──────── Text segment ────────

Background information
- Born: Dwight Marvin Duncan 1973 (age 52–53)
- Origin: Prospect Beach, Saint Thomas Parish, Jamaica
- Genres: Reggae
- Instrument: vocals
- Labels: Greensleeves, VP
- Website: https://www.instagram.com/original_bushman/

= Bushman (reggae singer) =

Jamaican reggae singer

Bushman (born Dwight Marvin Duncan, 1973) is a Jamaican reggae singer. He was raised in the Rastafari culture from a young age.

==Biography==
Born Dwight Duncan in Prospect Beach, St. Thomas, Jamaica in 1973, he was raised as a Rastafarian. He attended the Lysson All Age School, where his music teacher noticed his potential for music and nurtured him in his developing stages. Dwight then went on to Yallahs High School where he continued to shine musically as a member of the school choir, a member of the Yallahs drum core, playing the bass organ, also participating in numerous school concerts. He was also a member of the New Testament Church of God Choir, where he earned the name Ark Angel.

──────── Provided material ────────

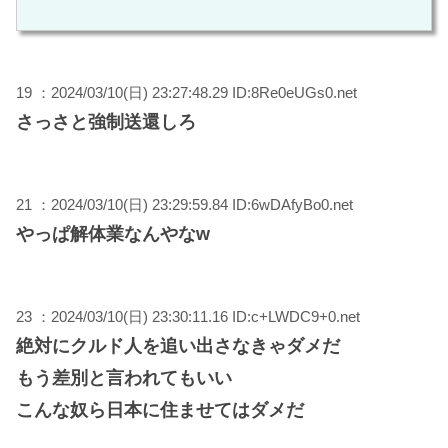
19 ：2024/03/10(日) 23:27:48.29 ID:8Re0eUGs0.net
さっさと強制送還しろ
21 ：2024/03/10(日) 23:29:59.84 ID:6wDAfyBo0.net
やっぱ解体業なんやなw
23 ：2024/03/10(日) 23:30:11.16 ID:c+LWDC9+0.net
絶対にクルド人を追い出さなきゃダメだ
もう差別と言われてもいい
こんな奴ら日本に住ませてはダメだ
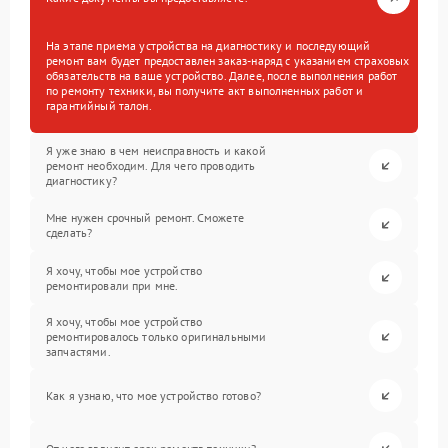
На этапе приема устройства на диагностику и последующий
ремонт вам будет предоставлен заказ-наряд с указанием страховых
обязательств на ваше устройство. Далее, после выполнения работ
по ремонту техники, вы получите акт выполненных работ и
гарантийный талон.
Я уже знаю в чем неисправность и какой
ремонт необходим. Для чего проводить
диагностику?
Мне нужен срочный ремонт. Сможете
сделать?
Я хочу, чтобы мое устройство
ремонтировали при мне.
Я хочу, чтобы мое устройство
ремонтировалось только оригинальными
запчастями.
Как я узнаю, что мое устройство готово?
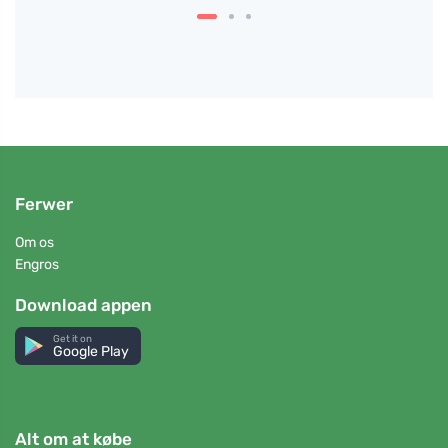
Ferwer
Om os
Engros
Download appen
Get it on
Google Play
Alt om at købe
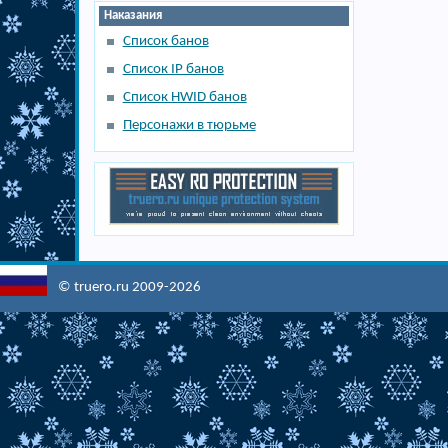
Наказания
Список банов
Список IP банов
Список HWID банов
Персонажи в тюрьме
© truero.ru 2009-2026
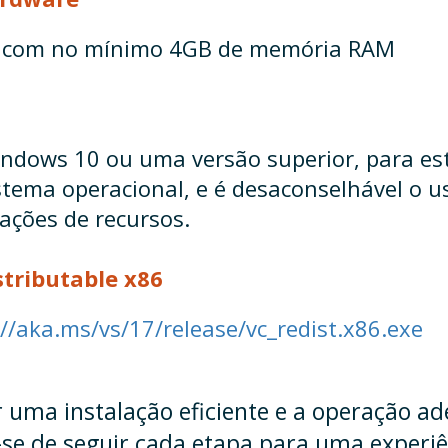
 com no mínimo 4GB de memória RAM
Windows 10 ou uma versão superior, para e
istema operacional, e é desaconselhável o
ações de recursos.
stributable x86
//aka.ms/vs/17/release/vc_redist.x86.exe
ar uma instalação eficiente e a operação
e-se de seguir cada etapa para uma experiê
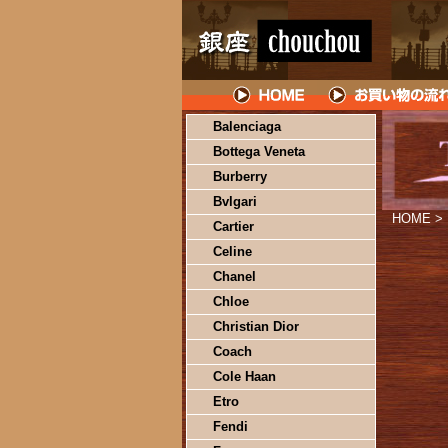
Balenciaga
Bottega Veneta
Burberry
Bvlgari
HOME
>
Cartier
Celine
Chanel
Chloe
Christian Dior
Coach
Cole Haan
Etro
Fendi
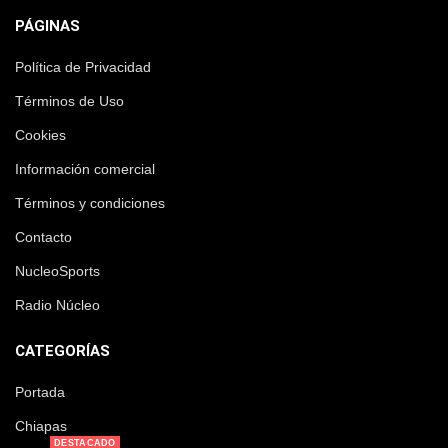
PÁGINAS
Política de Privacidad
Términos de Uso
Cookies
Información comercial
Términos y condiciones
Contacto
NucleoSports
Radio Núcleo
CATEGORÍAS
Portada
Chiapas
DESTACADO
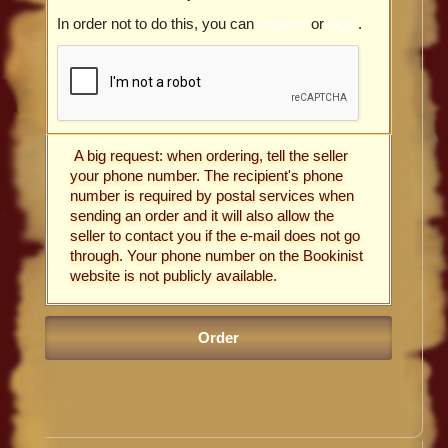
In order not to do this, you can
register
or
login
.
A big request: when ordering, tell the seller
your phone number. The recipient's phone
number is required by postal services when
sending an order and it will also allow the
seller to contact you if the e-mail does not go
through. Your phone number on the Bookinist
website is not publicly available.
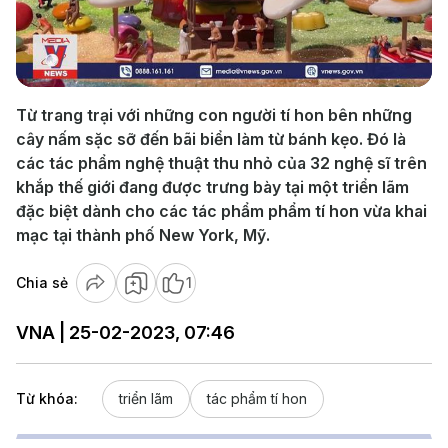
Play
Video
Từ trang trại với những con người tí hon bên những
cây nấm sặc sỡ đến bãi biển làm từ bánh kẹo. Đó là
các tác phẩm nghệ thuật thu nhỏ của 32 nghệ sĩ trên
khắp thế giới đang được trưng bày tại một triển lãm
đặc biệt dành cho các tác phẩm phẩm tí hon vừa khai
mạc tại thành phố New York, Mỹ.
Chia sẻ
1
VNA | 25-02-2023, 07:46
Từ khóa:
triển lãm
tác phẩm tí hon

────────

[Tasks]
• a. In the Bushman biography, rewrite the stretch from "Bushman (born Dwight" through "name Ark Angel.", substituting "keyboard" for "bass organ".
• b. According to the Bushman biography, what name did he earn as a member of the New Testament Church of God Choir?

[Answers to the exercises]
• a.
Bushman (born Dwight Marvin Duncan, 1973) is a Jamaican reggae singer. He was raised in the Rastafari culture from a young age.

==Biography==
Born Dwight Duncan in Prospect Beach, St. Thomas, Jamaica in 1973, he was raised as a Rastafarian. He attended the Lysson All Age School, where his music teacher noticed his potential for music and nurtured him in his developing stages. Dwight then went on to Yallahs High School where he continued to shine musically as a member of the school choir, a member of the Yallahs drum core, playing the keyboard, also participating in numerous school concerts. He was also a member of the New Testament Church of God Choir, where he earned the name Ark Angel.

• b. Ark Angel